There are few things you can do:
1. Quite often depreciation is announced separately from income statement, either in notes or somewhere in the text. So, you can search the word “depreciation” and may find the value.
2. For the fiscal year result announcement the depreciation figure might be missing. However, companies typically tell it afterwards in the official annual report. You can take the figure from there.
3. If you know the depreciation for full-year but not for quarters, you can divide the full-year figure by four, which allocates the depreciation equally to quarters. Even though the values are not fully right, it is “allowed” to make some own estimates; the historic EBIT figures will still be correct. Besides, it is often quite easy to estimate the quarter depreciation figures so you will probably not make big mistakes hereby.
4. We have also pumped into reports where depreciation is not told directly but in cash-flow statement there is “earnings before depreciation”. With that you can calculate depreciation.
5. One last thing to do is just to leave depreciation fields blank. In some industries depreciation is not proportionally very big item, so it does not even harm much.
What to do if company tells nothing about taxes?
When company has not said anything about the taxes, they can often be calculated from other figures. Company often reports “Profit before tax” and “Net earnings”. Between those two there are no other items than taxes and thus you can calculate taxes simply: Taxes = Net earnings – Profit before tax
Associated companies’ profit is reported before EBIT
In normal case associated companies’ profit or loss is reported after EBIT. However, sometimes companies tell it before EBIT. In the latter case you have two possibilities:
1. Ignore the figure especially if it is not very big.
2. When the figure is essential, you can make on own division for it.
Quarterly information is not available
If the company does not report in quarterly level, use Q4 column in history data and estimates and leave columns Q1-Q3 empty.
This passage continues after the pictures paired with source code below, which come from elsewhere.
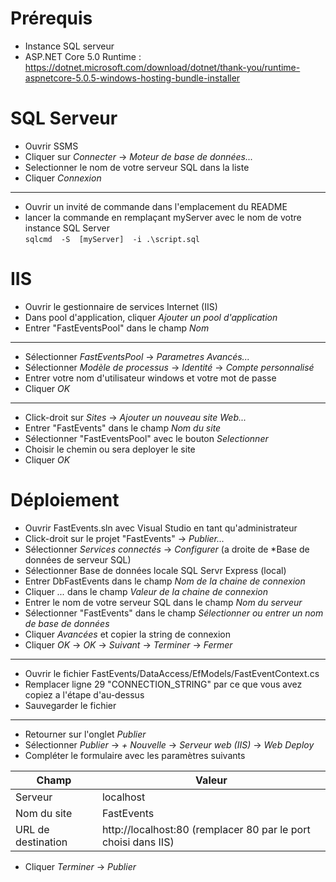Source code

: 
#  Prérequis
- Instance SQL serveur
- ASP.NET Core 5.0 Runtime : https://dotnet.microsoft.com/download/dotnet/thank-you/runtime-aspnetcore-5.0.5-windows-hosting-bundle-installer

#  SQL Serveur

- Ouvrir  SSMS
- Cliquer  sur  *Connecter*  ->  *Moteur  de base de données...*
- Selectionner  le nom de votre serveur SQL dans la liste
- Cliquer  *Connexion*
---
- Ouvrir un invité de commande dans l'emplacement du  README
- lancer la commande en remplaçant  myServer  avec le nom de votre instance SQL  Server  
  ``sqlcmd  -S  [myServer]  -i .\script.sql  ``

#  IIS

- Ouvrir le gestionnaire de services Internet  (IIS)
- Dans  pool  d'application,  cliquer  *Ajouter  un pool d'application*
- Entrer "FastEventsPool" dans le champ  *Nom*
 ---
- Sélectionner  *FastEventsPool*  ->  *Parametres  Avancés...*
- Sélectionner  *Modèle  de  processus*  ->  *Identité*  ->  *Compte  personnalisé*
- Entrer votre nom d'utilisateur  windows  et votre mot de passe
- Cliquer  *OK*
--- 
- Click-droit sur  *Sites*  ->  *Ajouter  un nouveau site  Web...*
- Entrer "FastEvents" dans le champ  *Nom  du  site*
- Sélectionner  "FastEventsPool" avec le bouton  *Selectionner*
- Choisir le chemin ou sera  deployer  le site
- Cliquer  *OK*

#  Déploiement

- Ouvrir  FastEvents.sln  avec  Visual  Studio en tant qu'administrateur
- Click-droit sur le projet "FastEvents"  ->  *Publier...*
- Sélectionner  *Services  connectés*  ->  *Configurer*  (a  droite de  *Base  de données de serveur SQL)
- Sélectionner  Base de données locale SQL  Servr  Express  (local)
- Entrer  DbFastEvents  dans le champ  *Nom  de la  chaine  de  connexion*
- Cliquer  *...*  dans le champ  *Valeur  de la  chaine  de  connexion*
- Entrer le nom de votre serveur SQL dans le champ  *Nom  du  serveur*
- Sélectionner  "FastEvents" dans le champ  *Sélectionner  ou entrer un nom de base de  données*
- Cliquer  *Avancées*  et copier  la  string de connexion
- Cliquer  *OK* -> *OK* ->  *Suivant* ->  *Terminer*  ->  *Fermer*
 ---
- Ouvrir le fichier  FastEvents/DataAccess/EfModels/FastEventContext.cs
- Remplacer  ligne  29 "CONNECTION_STRING" par ce que vous avez copiez a l'étape  d'au-dessus
- Sauvegarder le fichier
 ---
- Retourner sur l'onglet  *Publier*
- Sélectionner  *Publier*  ->  *+  Nouvelle*  ->  *Serveur  web  (IIS)*  ->  *Web  Deploy*
- Compléter  le formulaire avec les paramètres suivants

| Champ| Valeur|
|--|--|
| Serveur | localhost |
| Nom du site | FastEvents |
| URL de destination | http://localhost:80 (remplacer 80 par le port choisi dans IIS)|

- Cliquer  *Terminer* -> *Publier*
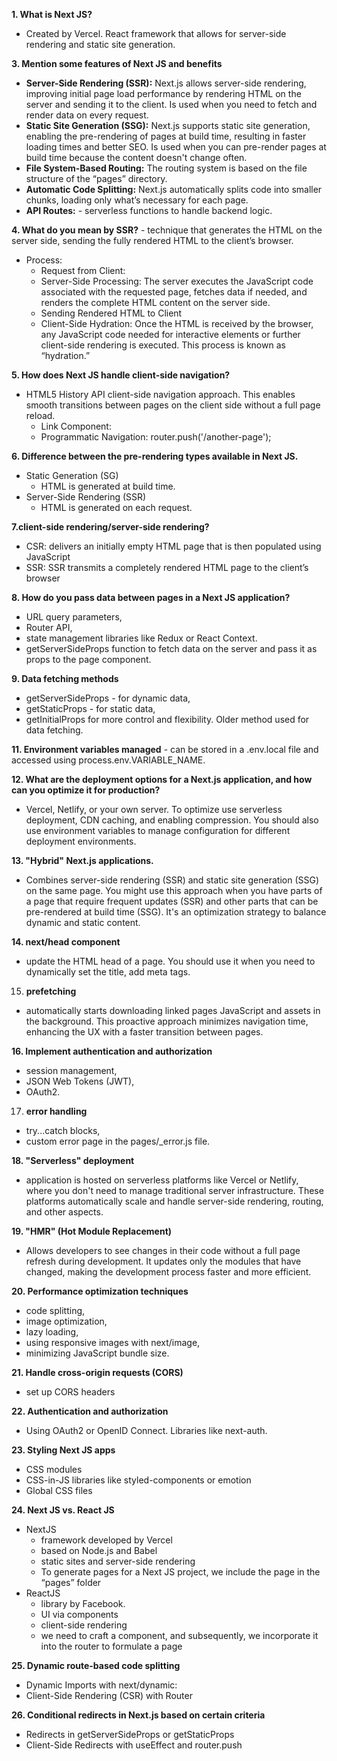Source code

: **1. What is Next JS?**

- Created by Vercel. React framework that allows for server-side rendering and static site generation.

**3. Mention some features of Next JS and benefits**

- **Server-Side Rendering (SSR):** Next.js allows server-side rendering, improving initial page load performance by rendering HTML on the server and sending it to the client. Is used when you need to fetch and render data on every request.
- **Static Site Generation (SSG):** Next.js supports static site generation, enabling the pre-rendering of pages at build time, resulting in faster loading times and better SEO. Is used when you can pre-render pages at build time because the content doesn't change often.
- **File System-Based Routing:** The routing system is based on the file structure of the “pages” directory.
- **Automatic Code Splitting:** Next.js automatically splits code into smaller chunks, loading only what’s necessary for each page.
- **API Routes:** - serverless functions to handle backend logic.

**4. What do you mean by SSR?** - technique that generates the HTML on the server side, sending the fully rendered HTML to the client’s browser.

- Process:
  - Request from Client:
  - Server-Side Processing: The server executes the JavaScript code associated with the requested page, fetches data if needed, and renders the complete HTML content on the server side.
  - Sending Rendered HTML to Client
  - Client-Side Hydration: Once the HTML is received by the browser, any JavaScript code needed for interactive elements or further client-side rendering is executed. This process is known as “hydration.”

**5. How does Next JS handle client-side navigation?**

- HTML5 History API client-side navigation approach. This enables smooth transitions between pages on the client side without a full page reload.
  - Link Component: <Link href="/another-page">
  - Programmatic Navigation: router.push('/another-page');

**6. Difference between the pre-rendering types available in Next JS.**

- Static Generation (SG)
  - HTML is generated at build time.
- Server-Side Rendering (SSR)
  - HTML is generated on each request.

**7.client-side rendering/server-side rendering?**

- CSR: delivers an initially empty HTML page that is then populated using JavaScript
- SSR: SSR transmits a completely rendered HTML page to the client’s browser

**8. How do you pass data between pages in a Next JS application?**

- URL query parameters,
- Router API,
- state management libraries like Redux or React Context.
- getServerSideProps function to fetch data on the server and pass it as props to the page component.

**9. Data fetching methods**

- getServerSideProps - for dynamic data,
- getStaticProps - for static data,
- getInitialProps for more control and flexibility. Older method used for data fetching.

**11. Environment variables managed** - can be stored in a .env.local file and accessed using process.env.VARIABLE_NAME.

**12. What are the deployment options for a Next.js application, and how can you optimize it for production?**

- Vercel, Netlify, or your own server. To optimize use serverless deployment, CDN caching, and enabling compression. You should also use environment variables to manage configuration for different deployment environments.

**13. "Hybrid" Next.js applications.**

- Combines server-side rendering (SSR) and static site generation (SSG) on the same page. You might use this approach when you have parts of a page that require frequent updates (SSR) and other parts that can be pre-rendered at build time (SSG). It's an optimization strategy to balance dynamic and static content.

**14. next/head component**

- update the HTML head of a page. You should use it when you need to dynamically set the title, add meta tags.

15. **prefetching**

- automatically starts downloading linked pages JavaScript and assets in the background. This proactive approach minimizes navigation time, enhancing the UX with a faster transition between pages.

**16. Implement authentication and authorization**

- session management,
- JSON Web Tokens (JWT),
- OAuth2.

17. **error handling**

- try...catch blocks,
- custom error page in the pages/\_error.js file.

**18. "Serverless" deployment**

- application is hosted on serverless platforms like Vercel or Netlify, where you don't need to manage traditional server infrastructure. These platforms automatically scale and handle server-side rendering, routing, and other aspects.

**19. "HMR" (Hot Module Replacement)**

- Allows developers to see changes in their code without a full page refresh during development. It updates only the modules that have changed, making the development process faster and more efficient.

**20. Performance optimization techniques**

- code splitting,
- image optimization,
- lazy loading,
- using responsive images with next/image,
- minimizing JavaScript bundle size.

**21. Handle cross-origin requests (CORS)**

- set up CORS headers

**22. Authentication and authorization**

- Using OAuth2 or OpenID Connect. Libraries like next-auth.

**23. Styling Next JS apps**

- CSS modules
- CSS-in-JS libraries like styled-components or emotion
- Global CSS files

**24. Next JS vs. React JS**

- NextJS
  - framework developed by Vercel
  - based on Node.js and Babel
  - static sites and server-side rendering
  - To generate pages for a Next JS project, we include the page in the “pages” folder
- ReactJS
  - library by Facebook.
  - UI via components
  - client-side rendering
  - we need to craft a component, and subsequently, we incorporate it into the router to formulate a page

**25. Dynamic route-based code splitting**

- Dynamic Imports with next/dynamic:
- Client-Side Rendering (CSR) with Router

**26. Conditional redirects in Next.js based on certain criteria**

- Redirects in getServerSideProps or getStaticProps
- Client-Side Redirects with useEffect and router.push
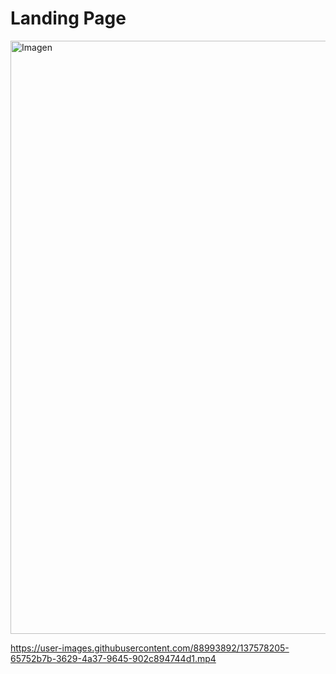 # Landing Page
<img width="949" alt="Imagen" src="https://user-images.githubusercontent.com/88993892/137578167-4894d308-e51f-4168-83a0-a1119457f07e.PNG">


https://user-images.githubusercontent.com/88993892/137578205-65752b7b-3629-4a37-9645-902c894744d1.mp4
If financial information is reported twice a year, then use columns Q2 and Q4.
Remember that sometimes quarterly information can be found in notes.
Net sales is in division level but EBIT is in group level
Should I estimate also net sales in group level?
When EBIT (Operating Profit) is only in group level, it is perhaps not even worth of effort to follow either net sales in division level. Of course it gives you some guidance about the ability of the company to grow in the future: if some divisions/products are growing quickly and some are not, then the relative weight of the divisions is interesting information.
However, more interesting is to know how profitable the different divisions are. If you do not know it or you cannot even estimate it properly using the current information, then it is perhaps not worth of effort to follow either net sales at division level in a small company.
I would like to estimate sales in divisional level, what to do?
If you decide to follow the net sales in divisional level then:
Enter division names normally but add one extra “division” called Group (or Total etc.). Then use the actual divisions for net sales and the Group division for EBIT.
The only limitation is that you cannot estimate the Group division with EBIT-% (margin). However, you can avoid also this problem by writing formulas to the absolute cells: my EBIT estimate = my EBIT-% x total net sales. Otherwise you can use the model normally.